In November 2018 McKenzie praised the importance of sport: “Nothing better captures the Australian spirit, our values and pride than sport … For many Australians, it is the ethos of who we are, and helps to shape our identity“.
Afterwards she vetoed a host of applications that SA confirmed would promote these very ideals. She also showed no concern for the effects of her rejections on the mass of volunteers, who spent countless hours on applications, only to learn that even the most outstanding ones never stood a chance of succeeding.
The government refused to release details of its procedures so unsuccessful applicants had no idea of why they had been rejected. It also repeatedly obstructed attempts by Senate inquires to obtain evidence about how grants were processed. SA declined to provide information about where applicants ranked and why 1,300 were unsuccessful, citing privacy and confidentiality reasons.
The deception was so intricate and clandestine that it took a 10-month investigation by the ANAO, and a series of investigations by journalists and the Senate to uncover just part of the boondoggle. Operatives even made last-minute changes to the program on the day Morrison called the election and while the government was in caretaker mode.
This duplicity is a stark contrast to how Morrison has embedded sport in his carefully orchestrated image as someone who represents and understands ordinary people. One of his favourite photo-ops is “having a go” at sport with school children – the cohort that stood to benefit most from the CSIGP.
Though the Coalition narrowly won the election, the enormous time, energy, and money it expended on rorting the program was for nought. A statistical analysis found there was no evidence the electorates that received more funding favoured the government. This hubris was not an aberration but a symptom of the Morrison government’s systemic malfeasance. This, in turn, is a consequence of decades of neoliberal governance with concomitant declining levels of accountability and transparency.
Neoliberal ideologues are hostile to criticism due to their high capacity for cognitive dissonance, strong vested interests and deep sense of entitlement. This is why neoliberals insist that market fundamentalism, the cause of catastrophic failures like the GFC, is also the solution.
This syndrome is particularly apposite to Australia, where Morrison and some of his confidants are strong exponents of the “Prosperity Gospel”.

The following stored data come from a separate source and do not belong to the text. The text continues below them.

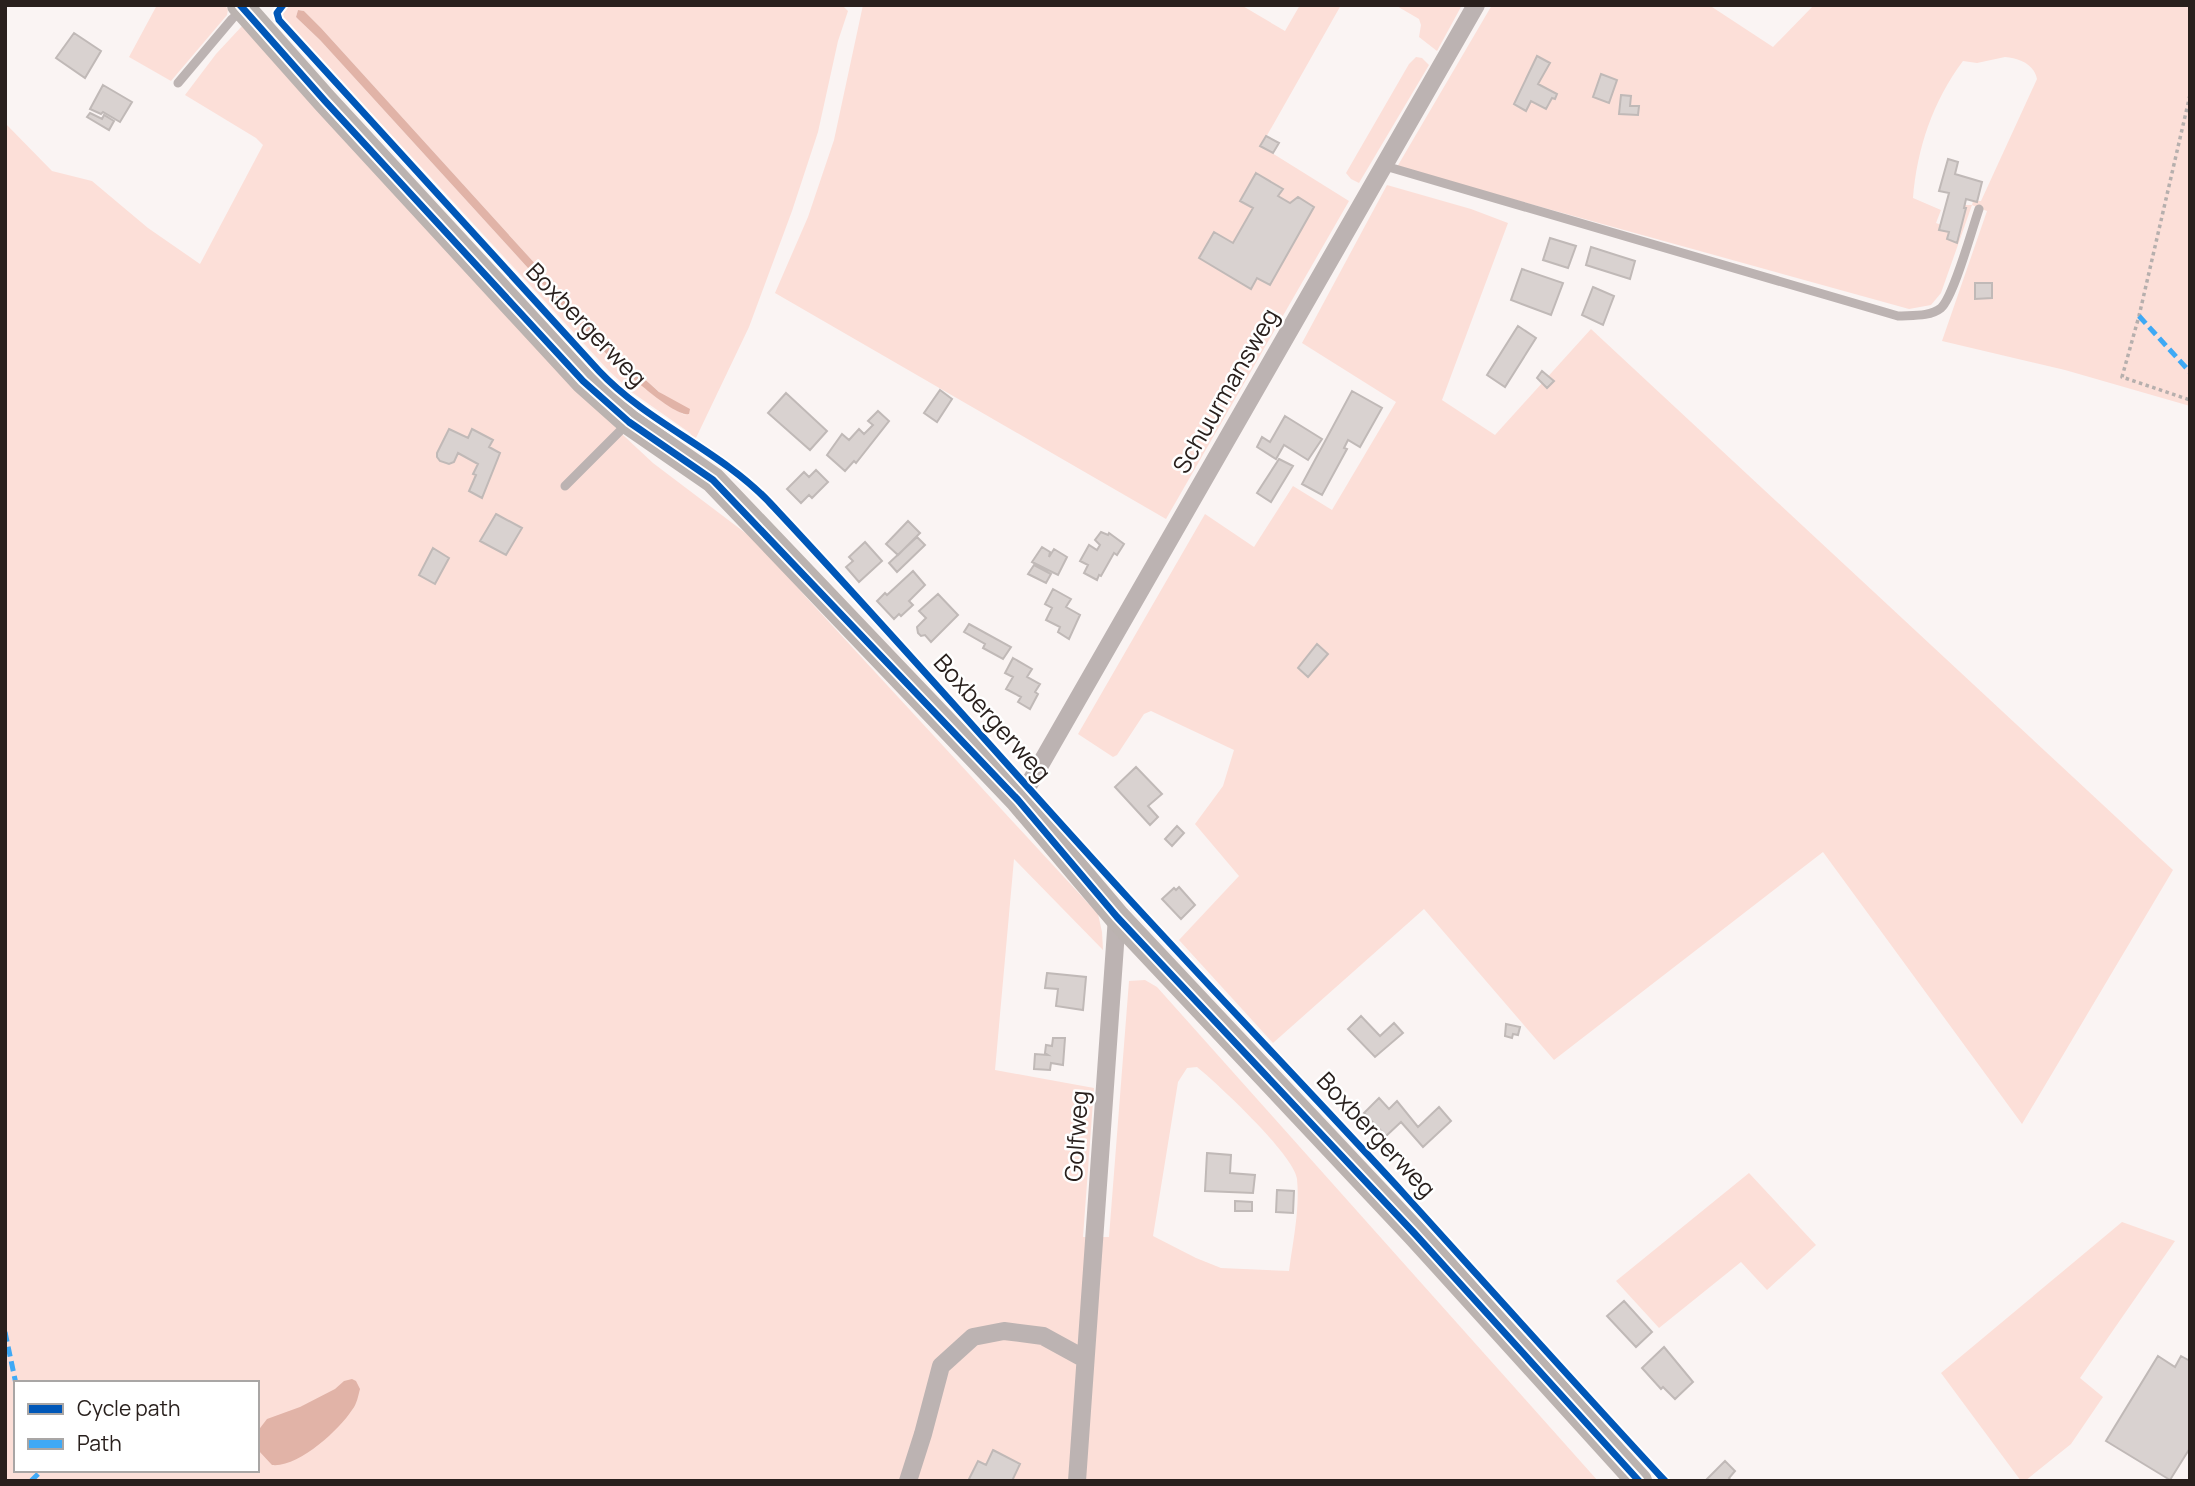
<svg xmlns="http://www.w3.org/2000/svg" width="2195" height="1486" viewBox="0 0 2195 1486" font-family="Manrope,sans-serif">
<style>
.green{fill:#fcdfd8;fill-rule:evenodd}
.water{fill:#e1b3a7}
.building{fill:#d9d2d0;stroke:#c0b9b7;stroke-width:2}
.lines{fill:none;stroke-linecap:round;stroke-linejoin:round}
.path{stroke:#b6afad;stroke-width:3.5;stroke-dasharray:3.5 3.5;stroke-linecap:butt}
.lane{stroke:#bcb3b2;stroke-width:9}
.street{stroke:#bcb3b2;stroke-width:18}
.secondary{stroke:#bbb3b0;stroke-width:26}
.quiet{stroke:#3fa9f5;stroke-width:5;stroke-dasharray:10 5;stroke-linecap:butt}
.cycleway-casing{stroke:#fff;stroke-width:11}
.cycleway{stroke:#0057b8;stroke-width:7}
.labels{text-anchor:middle;stroke-width:5;stroke-linejoin:round;paint-order:stroke}
.street-label{font-size:24px;fill:#29201d;stroke:#fff}
</style>
<rect width="100%" height="100%" fill="#faf4f3"/>
<path class="green" d="M157,5H224L228,9L227,15L171,81L129,57Z
M286,5H842L848,11L838,41L818,132L792,211L749,327L695,440L690,433L633,393L609,371L318,55L286,23L282,14ZM298,10L304,11L321,28L618,355L686,416L654,395L611,359L320,40L299,20L296,17Z
M863,5H1241L1285,31L1300,5H1341L1261,146L1349,201L1166,519L775,293L808,217L834,140Z
M1395,5H1462L1437,51L1419,37L1421,25L1419,19Z
M1492,5H1709L1773,47L1814,5H2190V406L2065,370L1942,341L1987,211L1972,205L1941,293L1931,305L1909,309L1397,167ZM2005,57C2019,58 2034,64 2037,79L1981,201H1973L1972,205H1964L1955,230L1936,223L1941,210L1913,198C1917,148 1933,101 1963,61L1977,63Z
M243,25L536,345L623,435L653,463L760,544L805,596L1098,914L1102,932L1103,950L1014,859L995,1070L1094,1088L1083,1237H1109L1129,981L1145,980L1157,987L1598,1481H5V123L52,171L92,181L148,228L200,264L263,145L256,138L185,95L216,54ZM1197,1067C1219,1085 1294,1155 1297,1179C1300,1209 1293,1241 1289,1271L1221,1268L1196,1258L1153,1236L1178,1082L1187,1068ZM16,1383H257V1470H16Z
M1416,57L1422,58L1429,65L1359,183L1351,179L1346,173L1409,64Z
M1387,185L1471,209L1508,223L1442,400L1495,435L1591,329L2173,870L2022,1124L1823,852L1554,1060L1424,909L1273,1043L1179,940L1239,876L1195,824L1223,786L1234,750L1151,711L1144,714L1117,755L1113,757L1078,734L1205,514L1254,547L1293,486L1332,510L1396,402L1302,343Z
M1749,1173L1816,1245L1767,1290L1741,1262L1659,1328L1616,1281Z
M2122,1222L2175,1241L2080,1378L2103,1397L2071,1444L2025,1481H2021L1941,1373Z"/>
<path class="water" d="M298,10L304,11L321,28L618,355L659,392L690,409L689,414C674,417 625,371 611,359L320,40L299,20L296,17Z
M352,1379L356,1381L360,1389C358,1396 357,1404 352,1410C339,1430 298,1468 272,1465L258,1450L257,1432L267,1419L300,1407L335,1389L344,1381Z"/>
<path class="building" d="M74,33L101,51L85,78L56,58Z
M1537,56L1550,63L1538,84L1557,94L1555,99L1552,98L1546,109L1531,101L1526,111L1514,104Z
M1601,74L1617,80L1609,103L1593,97Z
M103,85L132,102L120,122L103,112L101,114L90,109Z
M1621,95L1631,96L1630,106H1639L1638,115L1619,114Z
M90,113L102,119L104,115L114,121L109,130L87,117Z
M1266,136L1279,143L1273,153L1260,146Z
M1948,159L1958,162L1955,174L1982,182L1977,202L1966,199L1964,208H1966L1957,243L1947,239L1949,232L1939,230L1949,193L1939,191Z
M1256,173L1283,189L1278,196L1290,203L1298,197L1314,207L1270,285L1257,278L1251,289L1199,258L1214,232L1233,243L1253,208L1240,201Z
M1550,238L1576,246L1568,268L1543,260Z
M1591,247L1635,261L1630,279L1586,265Z
M1522,269L1563,283L1551,315L1511,300Z
M1975,283H1992V298L1975,299Z
M1593,287L1614,296L1603,325L1582,315Z
M1518,326L1536,338L1505,387L1487,375Z
M1542,371L1554,381L1547,388L1537,378Z
M940,390L952,399L937,422L924,413Z
M1352,391L1382,408L1360,447L1348,440L1344,448L1347,449L1322,495L1302,484Z
M786,393L827,431L810,450L768,413Z
M878,411L889,421L856,463L854,461L845,471L827,455L842,434L849,440L859,429L864,434L873,425L868,421Z
M1285,416L1322,439L1308,460L1284,445L1276,459L1257,447L1262,437L1270,442Z
M449,429L468,438L472,429L493,440L489,447L500,453L482,498L469,491L476,475L473,474L478,464L458,453L454,462L449,464L440,461L437,457V453Z
M1279,459L1293,466L1271,502L1257,493Z
M816,470L828,482L812,498L809,495L801,503L787,489L804,472L809,477Z
M496,514L522,528L506,555L480,541Z
M908,521L920,533L898,555L886,544Z
M1101,532L1108,535L1109,533L1124,544L1117,555L1114,553L1101,576L1099,575L1097,580L1084,573L1088,565L1080,561L1089,545L1097,550L1100,545L1095,540Z
M917,537L925,545L897,572L889,563Z
M865,542L882,561L859,582L846,567L853,561L849,557Z
M1042,547L1050,552L1049,557L1054,549L1067,557L1058,575L1032,562Z
M433,548L449,558L435,584L419,575Z
M1034,565L1051,574L1046,583L1028,574Z
M913,571L925,585L909,601L913,605L901,616L899,614L894,619L877,601L885,593L887,595Z
M1053,589L1071,599L1066,607L1080,615L1069,639L1058,632L1060,627L1046,620L1052,608L1045,604Z
M938,594L958,615L931,642L925,635L921,636L918,633L917,627L926,618L919,611Z
M969,624L1011,647L1003,659L983,648L985,644L964,632Z
M1317,644L1328,654L1308,677L1298,668Z
M1013,658L1032,669L1027,677L1040,684L1035,692L1038,694L1030,709L1018,702L1021,697L1006,689L1013,677L1005,673Z
M1136,767L1162,794L1148,806L1158,817L1150,825L1115,787Z
M1177,826L1184,833L1172,846L1165,839Z
M1179,887L1195,905L1181,919L1162,899L1174,888L1176,890Z
M1047,973L1086,977L1083,1010L1056,1006L1058,989L1045,988Z
M1361,1016L1380,1036L1394,1023L1403,1033L1375,1057L1348,1029Z
M1506,1024L1520,1027L1518,1035L1513,1034L1512,1038L1505,1036Z
M1053,1038H1065L1063,1065L1051,1063L1050,1070L1034,1069L1035,1054L1048,1055L1045,1053L1046,1045L1052,1046Z
M1379,1098L1389,1109L1397,1101L1418,1127L1439,1107L1451,1121L1423,1147L1401,1122L1386,1136L1364,1113Z
M1207,1153L1231,1155L1230,1173L1255,1175L1253,1193L1205,1191Z
M1277,1190L1294,1191L1293,1213L1276,1212Z
M1235,1201L1252,1202V1211H1235Z
M1624,1301L1652,1332L1636,1347L1607,1316Z
M1664,1347L1693,1382L1675,1399L1663,1387L1661,1389L1642,1368Z
M2158,1356L2175,1367L2181,1356L2190,1361V1448L2170,1480L2106,1441Z
M993,1450L1020,1464L1012,1481H968L978,1461L986,1465Z
M1725,1461L1735,1471L1729,1478L1731,1481H1705Z"/>
<g class="lines">
<path class="path" d="M2190,95L2139,316L2122,377L2190,400"/>
<path class="lane" d="M178,83L232,19L242,10
M1385,166L1898,316C1911,315 1930,317 1941,308C1954,296 1972,229 1979,209
M565,486L628,423"/>
<path class="street" d="M1018,800L1028,786L1476,5
M908,1481L923,1434L941,1366L973,1337L1004,1331L1043,1336L1085,1359
M1077,1481L1117,917"/>
<path class="secondary" d="M240,5L325,101L583,381L629,422L713,480L1018,800L1117,917L1415,1234L1639,1481"/>
<path class="quiet" d="M2139,316L2190,372
M5,1332L16,1384
M31,1481L42,1470"/>
<defs>
<path id="cycleway" d="M240,5L325,101L583,381L629,422L713,480L1018,800L1117,917L1415,1234L1639,1481
M283,5L277,13L279,20L599,371C649,424 720,450 770,503C892,633 1009,768 1129,899C1220,998 1313,1095 1404,1194C1491,1290 1577,1386 1665,1481"/>
</defs>
<use href="#cycleway" class="cycleway-casing"/>
<use href="#cycleway" class="cycleway"/>
</g>
<g class="labels">
<g class="street-label">
<text transform="translate(586 325) rotate(46)" y="8">Boxbergerweg</text>
<text transform="translate(1226 391) rotate(-60)" y="8">Schuurmansweg</text>
<text transform="translate(992 718) rotate(48)" y="8">Boxbergerweg</text>
<text transform="translate(1376 1135) rotate(47)" y="8">Boxbergerweg</text>
<text transform="translate(1077 1136) rotate(-86)" y="8">Golfweg</text>
</g>
</g>
<rect width="2195" height="1486" fill="none" stroke="#29201d" stroke-width="14"/>
<rect x="14" y="1381" width="245" height="91" fill="#ffffff" stroke="#a9a6a5" stroke-width="2"/>
<rect x="28" y="1404" width="35" height="10" fill="#0057b8" stroke="#a9a6a5" stroke-width="2"/>
<text x="77" y="1416" font-size="21" fill="#29201d">Cycle path</text>
<rect x="28" y="1439" width="35" height="10" fill="#3fa9f5" stroke="#a9a6a5" stroke-width="2"/>
<text x="77" y="1451" font-size="21" fill="#29201d">Path</text>
</svg>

This context helps to explain why the government was so fixated on retaining power it abandoned several of its fundamental principles, politicised a quintessential community institution, and put mediocrity ahead of evidence-based excellence. In the process it treated thousands of everyday Australians contemptuously.
It also shows that Morrison learned nothing from the scandal. In 2020 he cut $14 million from the ANAO’s annual budget, and then berated calls for a federal integrity agency that were prompted by sports rorts. His recent Trump-like attacks on Labor strongly suggest this year’s election campaign will be even more divisive than the previous one.
Morrison’s authoritarian and punitive tendencies will intensify if his rebadged populist cliches of “can-do capitalism” and “The Australian Way” deliver him a “second coming”.
This article was published by Pearls and Irritations and is reproduced with the author’s permission.
Professor Jim McKay is an Honorary Senior Research Fellow with the Institute for Advanced Studies in the Humanities at The University of Queensland. His latest book is “Transnational Tourism Experiences At Gallipoli”.